A distributed system is a system whose components are located on different networked computers, which communicate and coordinate their actions by passing messages to one another.

Why Do We Need Distributed Systems?

Performance - Distributes computational load across multiple machines, leading to faster processing.
Scalability - Allows systems to scale horizontally by adding more machines rather than upgrading a single machine.
Availability - Ensures high availability and fault tolerance by distributing workloads and replicating data.

Fallacies of Distributed Computing

Fallacy	Explanation
Global Clock Fallacy	No single global clock synchronizing all systems, leading to inconsistencies.
Network is Reliable	Networks experience delays, packet loss, and failures.
Latency is Zero	Communication delays exist and must be accounted for.
Bandwidth is Infinite	Limited bandwidth can lead to congestion.
Network is Secure	Networks are vulnerable to attacks and failures.
Topology Doesn’t Change	Nodes may join or leave dynamically.
One Administrator	Large-scale systems have multiple admins with different policies.
Transport Cost is Zero	Communication has overhead costs (latency, processing).

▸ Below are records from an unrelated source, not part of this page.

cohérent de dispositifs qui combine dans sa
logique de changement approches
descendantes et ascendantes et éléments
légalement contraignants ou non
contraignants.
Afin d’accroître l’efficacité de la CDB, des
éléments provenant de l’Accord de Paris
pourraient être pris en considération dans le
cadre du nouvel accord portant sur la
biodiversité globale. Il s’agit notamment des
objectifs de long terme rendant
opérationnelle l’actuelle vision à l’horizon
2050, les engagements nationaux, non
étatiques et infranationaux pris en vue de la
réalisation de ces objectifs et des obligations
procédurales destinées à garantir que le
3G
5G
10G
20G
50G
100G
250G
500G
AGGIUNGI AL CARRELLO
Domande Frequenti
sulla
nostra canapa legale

Challenges in Designing Distributed Systems

Lots of challenges arise due to absence of global state and unreliable communication.

Network Asynchrony - No guarantee that messages will be delivered in order or within a fixed time.
Partial Failure - Some nodes can go down, thus maintaining atomicity can be a issue.
Concurrency - Multiple computations may execute on the same data, requiring synchronization mechanisms.

Fundamental trade-offs in Distributed Systems

Consistency Vs Availability (CAP Theorem) : A system can be consistent ( every node has consistent data at all times ) or available ( system remains operational even if a node fails ) Ex - In banking systems consistency is prioritizes while in social media availability.
Cost Vs Performance : High performance distributed system often require more resources. Ex - Different pricing in AWS DynamoDB offers different performance.

Note - Safety property (something that must never happen) outweighs Liveliness property (something that should happen eventually ) in a distributed environment.

Types of Distributed Systems

Can be classified based on how they handle time and message delays.

Synchronous : Each node has accurate clock and an upper bound on message transmission delay. Ex - Air Traffic control
Asynchronous : No upper bound on how long it takes for a node to deliver a message. Ex - Internet

Types of Failures in Distributed Systems

Failures in distributed systems are inevitable, and systems must be designed to handle them gracefully.

Failure Type	Description	How to Handle
Fail-Stop	Node stops permanently, and others detect it via communication.	Heartbeats and failure detectors
Crash	Node halts silently, and others assume failure based on timeout.	Heartbeats and failure detectors
Omission	Node fails to respond to incoming requests	Implement retries and acknowledgments.
Byzantine	Node exhibits arbitrary behavior, including sending incorrect or malicious messages.	Byzantine Fault Tolerance (BFT) algorithms like PBFT.

Multiple Deliveries of a Message

Assume a Banking application where user is charged, but due to failed response, charges him again.

To deal with situations like these, we can use couple of strategies:

Idempotent Operation Approach : We apply an operation multiple times without changing the result. (change happens only on 1st call )

Ex - Adding a value to the Hashset.
De-Duplication Approach : Give a unique identifier to each message, so even if it delivered multiple times the recipient knows to discard the duplicates

Note - It is possible to have exactly-once processing in a distributed system, but not exactly-once delivery.